"It did not require a conjurer to prophesy that," is Cecilia's comment. "I never saw two people who troubled themselves less to disguise their feelings. I saw that they neither of them knew whether they were on their heads or on their heels, when they emerged dripping from that horrid pine wood. Dear me!"—with a good-sized sigh—"how smoothly things run for some people! how easily some of these affairs come off, without a hitch anywhere from beginning to end!"

She pauses, and it is plain to those acquainted with her heart history that her thoughts are coursing mournfully back to the all-along reluctant and ultimately entirely faithless clergyman who had last possessed her young affections.

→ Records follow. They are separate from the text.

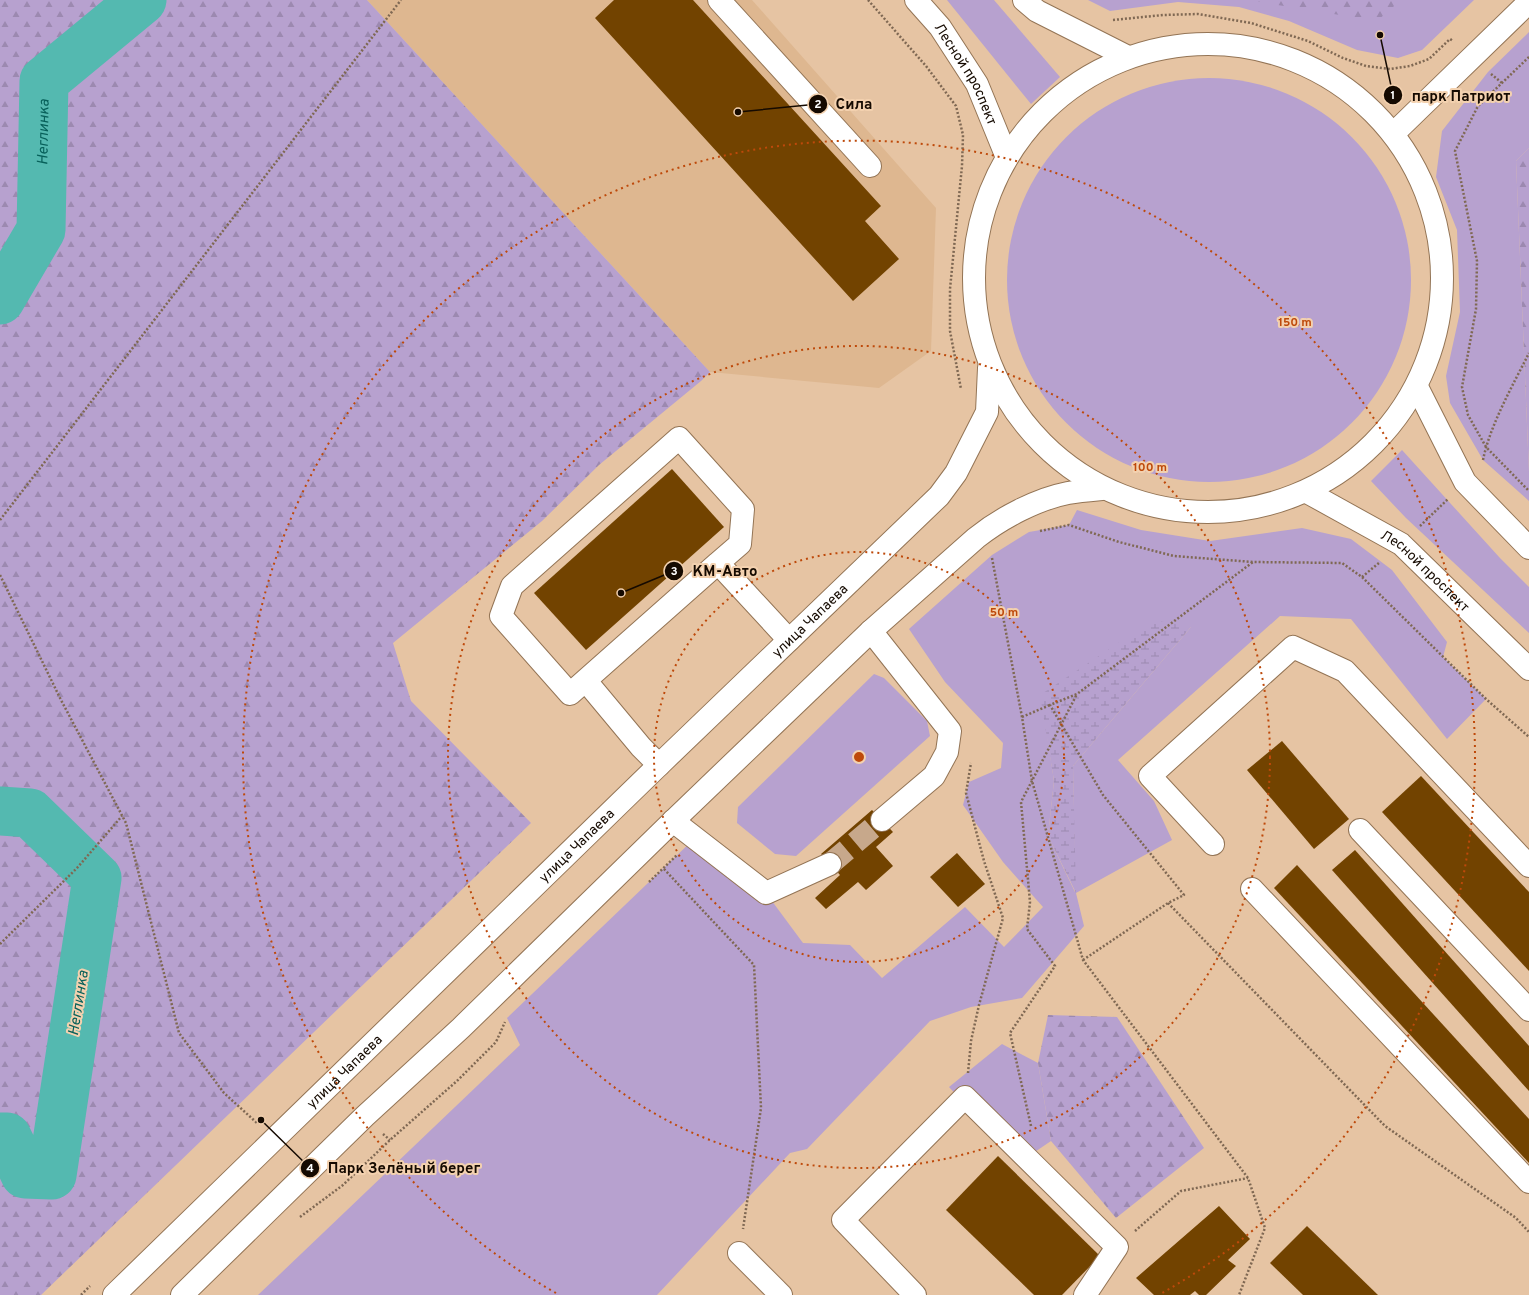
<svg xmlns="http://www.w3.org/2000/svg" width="1529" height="1295" font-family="Overpass,sans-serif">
<defs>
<pattern id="forest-firs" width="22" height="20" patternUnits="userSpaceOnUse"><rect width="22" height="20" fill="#b7a1cf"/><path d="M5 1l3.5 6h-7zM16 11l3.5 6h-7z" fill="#9c89b0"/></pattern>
<pattern id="wetland-marsh" width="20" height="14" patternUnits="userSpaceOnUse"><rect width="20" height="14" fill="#b7a1cf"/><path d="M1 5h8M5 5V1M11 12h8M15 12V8" fill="none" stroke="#9c89b0"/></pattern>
</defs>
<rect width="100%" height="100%" fill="#e6c4a3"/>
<path fill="#deb790" d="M 367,0 L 752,0 L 936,208 L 931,351 L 879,388 L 710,372 Z"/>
<g fill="#b7a1cf" fill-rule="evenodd">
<path d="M 947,0 L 994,0 L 1060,77 L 1031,104 Z"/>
<path d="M 1088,0 L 1474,0 L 1422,50 L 1398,58 L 1357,50 L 1289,21 L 1239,7 L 1178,2 L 1110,11 Z"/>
<path d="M 1529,32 L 1529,148 L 1516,161 L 1529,472 L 1529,501 L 1483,460 L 1450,403 L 1446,376 L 1460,312 L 1457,230 L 1436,177 L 1442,131 L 1488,72 Z"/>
<circle cx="1209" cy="280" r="202"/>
<path d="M 1402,450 L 1500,558 L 1529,587 L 1529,633 L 1406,518 L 1371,481 Z"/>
<path d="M 1077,510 L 1141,530 L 1210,541 L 1302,528 L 1351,539 L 1392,570 L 1447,642 L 1443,657 L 1486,699 L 1447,739 L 1351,619 L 1280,616 L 1118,760 L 1154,801 L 1172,840 L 1076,893 L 1084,926 L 1022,998 L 971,1007 L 930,1021 L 807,1149 L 790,1153 L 657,1295 L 258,1295 L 520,1045 L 507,1018 L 695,838 L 766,893 L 803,943 L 850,945 L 882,978 L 965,907 L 1004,947 L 1043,907 L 1003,862 L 963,805 L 969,782 L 1001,768 L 1003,743 L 945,682 L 909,629 L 992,555 L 1029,532 L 1069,525 ZM 1191,627 L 1073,766 L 1075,892 L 1048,836 L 1054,781 L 1041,695 Z"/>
<path d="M 874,674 L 884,678 L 927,721 L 930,736 L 796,856 L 775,854 L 737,823 L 738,807 Z"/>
<path d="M 1002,1044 L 1038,1063 L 1051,1141 L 1020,1162 L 949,1087 Z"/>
</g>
<g fill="url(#forest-firs)">
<path d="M 0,0 L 367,0 L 710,372 L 701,381 L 599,465 L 542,521 L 393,643 L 411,701 L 531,823 L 41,1295 L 0,1295 Z"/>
<path d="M 1247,0 L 1401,0 L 1377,21 Z"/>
<path d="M 1529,148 L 1529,472 L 1516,161 Z"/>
<path d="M 1048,1015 L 1117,1017 L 1204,1148 L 1116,1218 L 1051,1141 L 1038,1063 Z"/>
</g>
<path fill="url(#wetland-marsh)" d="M 1153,620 L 1191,627 L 1073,766 L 1076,893 L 1048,836 L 1054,781 L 1040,695 Z"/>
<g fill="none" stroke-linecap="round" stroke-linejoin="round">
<g stroke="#54b9b0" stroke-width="49">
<path id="s1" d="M 0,300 L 41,230 L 44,81 L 142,0"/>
<path d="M 0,811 L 30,813 L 97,878 L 52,1175 L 25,1174 L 7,1137 L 0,1137"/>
</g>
</g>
<g fill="#724300">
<path d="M 614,0 L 693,0 L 881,206 L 865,221 L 899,259 L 853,301 L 595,18 Z"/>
<path d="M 672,469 L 724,527 L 586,650 L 534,593 Z"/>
<path d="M 1282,741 L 1349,819 L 1314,849 L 1247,770 Z"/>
<path d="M 1421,776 L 1529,892 L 1529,971 L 1382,812 Z"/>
<path d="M 872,810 L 893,832 L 876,847 L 893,866 L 866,890 L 858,882 L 826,909 L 815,898 L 840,875 L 821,854 Z"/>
<path d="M 1355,850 L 1529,1046 L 1529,1091 L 1332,870 Z"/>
<path d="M 957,853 L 985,884 L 958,907 L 930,877 Z"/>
<path d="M 1297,865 L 1529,1119 L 1529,1163 L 1274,888 Z"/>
<path d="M 998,1156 L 1100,1256 L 1062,1295 L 1034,1295 L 946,1210 Z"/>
<path d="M 1219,1206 L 1250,1239 L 1228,1260 L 1236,1266 L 1206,1295 L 1199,1295 L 1195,1291 L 1190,1295 L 1154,1295 L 1136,1278 Z"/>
<path d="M 1307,1226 L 1378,1295 L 1303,1295 L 1270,1263 Z"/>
</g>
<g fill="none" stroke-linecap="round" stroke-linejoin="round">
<path stroke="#c7a88b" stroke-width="22" stroke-dasharray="22 11" stroke-linecap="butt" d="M 830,864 L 882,820"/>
<g stroke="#937455" stroke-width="24">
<g id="minor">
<path d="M 719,0 L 870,166"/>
<path d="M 1394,133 L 1529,2"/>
<path d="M 718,563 L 740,544 L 743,509 L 679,438 L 512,586 L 501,616 L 570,694 L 718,563 L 789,640"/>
<path d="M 871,631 L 950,731 L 947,752 L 934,776 L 882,820"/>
<path d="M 586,681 L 641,747 L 659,765"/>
<path d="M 673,821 L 766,893 L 830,864"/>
<path d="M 1360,830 L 1529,1010"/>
<path d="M 1213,844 L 1150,776 L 1293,647 L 1345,671 L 1529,866"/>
<path d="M 1252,889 L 1529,1182"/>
<path d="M 739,1253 L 781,1295"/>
<path d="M 915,1295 L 843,1220 L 965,1097 L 1117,1247 L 1085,1295"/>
</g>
</g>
<g stroke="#937455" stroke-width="24">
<g id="major">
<path id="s2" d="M 916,0 L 940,27 L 977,84 L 1006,155"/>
<path d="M 1024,0 L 1037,11 L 1128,57"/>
<circle cx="1208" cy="278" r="234"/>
<path d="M 1417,387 L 1465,482 L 1529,548"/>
<path id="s3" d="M 1307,492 L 1401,544 L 1529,669"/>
<path id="s4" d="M 114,1295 L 659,765 L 939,496 L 956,473 L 987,412 L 989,368"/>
<path d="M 182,1295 L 365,1116 L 461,1028 L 673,821 L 871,631 L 976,538 C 1001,518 1037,499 1068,493 C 1079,491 1091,490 1102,489"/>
</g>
</g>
<g stroke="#7f6853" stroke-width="2.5" stroke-dasharray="2 2" stroke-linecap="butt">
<path d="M 868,0 L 926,66 L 956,106 L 963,135 L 962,166 L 950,289 L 950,331 L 961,389"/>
<path d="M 1113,20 L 1163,15 L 1198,14 L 1251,23 L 1308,41 L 1343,58 L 1366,66 L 1390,69 L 1410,66 L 1429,59 L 1450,39 L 1453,41"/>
<path d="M 1529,57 L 1478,106 L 1455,151 L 1477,261 L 1476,309 L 1462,387 L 1468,415 L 1486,447 L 1529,491"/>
<path d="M 1491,74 L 1502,83"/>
<path d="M 1483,460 C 1490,425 1513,385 1529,353"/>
<path d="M 0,520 L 401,0"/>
<path d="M 1420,526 L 1448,499"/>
<path d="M 1040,531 L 1069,525 L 1119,542 L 1174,556 L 1253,562 L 1342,563 L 1362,577 L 1486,699 L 1529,737"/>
<path d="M 992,558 L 1022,717 L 1032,781 L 1083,960 L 1248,1178 L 1265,1228 L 1239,1295"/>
<path d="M 0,575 L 61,700 L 126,823 L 179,1033 L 224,1093 L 257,1123"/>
<path d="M 1362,577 L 1380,562"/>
<path d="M 1022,717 L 1050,705"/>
<path d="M 664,869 L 754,965 L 761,1108 L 743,1229"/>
<path d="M 649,882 L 677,855"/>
<path d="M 1168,903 L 1385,1126 L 1516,1218 L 1529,1232"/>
<path d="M 0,944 L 77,868 L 122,816"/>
<path d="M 1083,960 L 1168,903 L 1184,895 L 1103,795 L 1050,705 L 1077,694 L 1253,562"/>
<path d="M 968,1073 L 971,1041 L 979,1005 L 1003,918 L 984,861 L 966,793 L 971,763"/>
<path d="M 1031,1126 L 1010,1033 L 1055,966 L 1027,929 L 1030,902 L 1021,802 L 1077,694"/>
<path d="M 383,1134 L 390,1140"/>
<path d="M 300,1217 L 343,1185 L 390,1140 L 458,1080 L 496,1042 L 505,1022"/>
<path d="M 1135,1231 L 1181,1191 L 1248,1178"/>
<path d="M 81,1295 L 90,1286"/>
</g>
<use href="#minor" stroke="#fff" stroke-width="22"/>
<use href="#major" stroke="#fff" stroke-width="22"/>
</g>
<g fill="none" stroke="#be490a" stroke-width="2" stroke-dasharray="2 4">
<circle cx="859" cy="757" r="205"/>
<circle cx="859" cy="757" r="411"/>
<path d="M556 1293A616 616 0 1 1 1162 1293"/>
</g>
<g text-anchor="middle" stroke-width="4" stroke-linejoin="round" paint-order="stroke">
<g font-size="14" fill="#150a01" stroke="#f3d1af">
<text dy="5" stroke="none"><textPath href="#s2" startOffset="90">Лесной проспект</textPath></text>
<text dy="5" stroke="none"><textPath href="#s3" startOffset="143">Лесной проспект</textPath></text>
<text dy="5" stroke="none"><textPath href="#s4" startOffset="969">улица Чапаева</textPath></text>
<text dy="5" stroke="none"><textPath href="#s4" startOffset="645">улица Чапаева</textPath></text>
<text dy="5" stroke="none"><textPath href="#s4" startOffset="321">улица Чапаева</textPath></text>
</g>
<g font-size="15" font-style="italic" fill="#07605a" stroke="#f3d1af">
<text dy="5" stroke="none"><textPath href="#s1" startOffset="179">Неглинка</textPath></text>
<text transform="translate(78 1003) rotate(-81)" y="5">Неглинка</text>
</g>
</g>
<circle cx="859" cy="757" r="6" fill="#be490a" stroke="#f3d1af" stroke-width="2"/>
<g font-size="12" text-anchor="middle" font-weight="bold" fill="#be490a" stroke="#f3d1af" stroke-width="4" stroke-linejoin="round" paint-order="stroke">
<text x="1295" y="326">150 m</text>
<text x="1150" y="471">100 m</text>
<text x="1004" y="616">50 m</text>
</g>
<path fill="none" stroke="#150a01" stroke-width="1.5" d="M1380 35L1393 95M738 112L818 104M621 593L674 571M261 1120L310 1168"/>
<g fill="#150a01" stroke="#f3d1af" stroke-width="1.5">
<circle cx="1380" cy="35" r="4"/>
<circle cx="738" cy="112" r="4"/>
<circle cx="621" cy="593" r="4"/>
<circle cx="261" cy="1120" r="4"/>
<circle cx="1393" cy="95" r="10"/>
<circle cx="818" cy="104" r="10"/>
<circle cx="674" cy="571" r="10"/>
<circle cx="310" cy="1168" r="10"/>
</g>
<g font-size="12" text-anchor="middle" font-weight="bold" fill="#fff">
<text x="1393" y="99">1</text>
<text x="818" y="108">2</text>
<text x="674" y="575">3</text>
<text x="310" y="1172">4</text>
</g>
<g font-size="15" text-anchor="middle" font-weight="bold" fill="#150a01" stroke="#f3d1af" stroke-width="4" stroke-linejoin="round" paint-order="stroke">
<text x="1461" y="101">парк Патриот</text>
<text x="854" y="109">Сила</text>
<text x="725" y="576">КМ-Авто</text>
<text x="404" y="1173">Парк Зелёный берег</text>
</g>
</svg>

"Without a hitch from beginning to end?" cries Jim hotly, jarred more than he would like to own to himself by this phrase. "How can you possibly tell? These are early days to assert that so dogmatically.

"'There's many a slip
'Twixt the cup and the lip.'"

"Do you mean to say that you think it will not come off?" asks Cecilia, a slightly pleasurable light coming into her eyes as she asks—not that she has any ill-will towards Elizabeth, nor any distinct design of her own upon Byng; but that there is something not absolutely disagreeable to her in the idea of his being still among the ranks of the possible.

"I am sure he would make a delightful husband," puts in Sybilla, her praise given emphasis by her desire to employ it as a weapon of offence against one who is at present more deeply than usual in her black books; "he has such gentle, feminine ways; he comes into a room so quietly, and when he asks one how one is really listens for the answer."

"Perhaps you are right, and it will fall through," says Cecilia thoughtfully; "many engagements do!" (sighing again). "She is a sweet, pretty creature, and looks as if butter would not melt in her mouth; but she is evidently older than he."

"Jim will not allow that to be an objection," cries Sybilla, with a faint laugh, "will you, Jim? How much older than you is Amelia? I always forget."

"I never can help thinking that she has a history," resumes Cecilia, in a meditative voice, "and that Mr. Greenock knows it. If ever her name is mentioned he always begins to look wise, as if there were something that he was longing to tell one about her; it is continually on the tip of his tongue—some day it will tumble over the tip."

"I do not think that there is any use in my staying all this while!" cries Jim, jumping up. "Dr. Coldstream cannot be here at soonest for another hour; and I do not think that we are, any of us, very good company for each other to-day, so I will look in again later."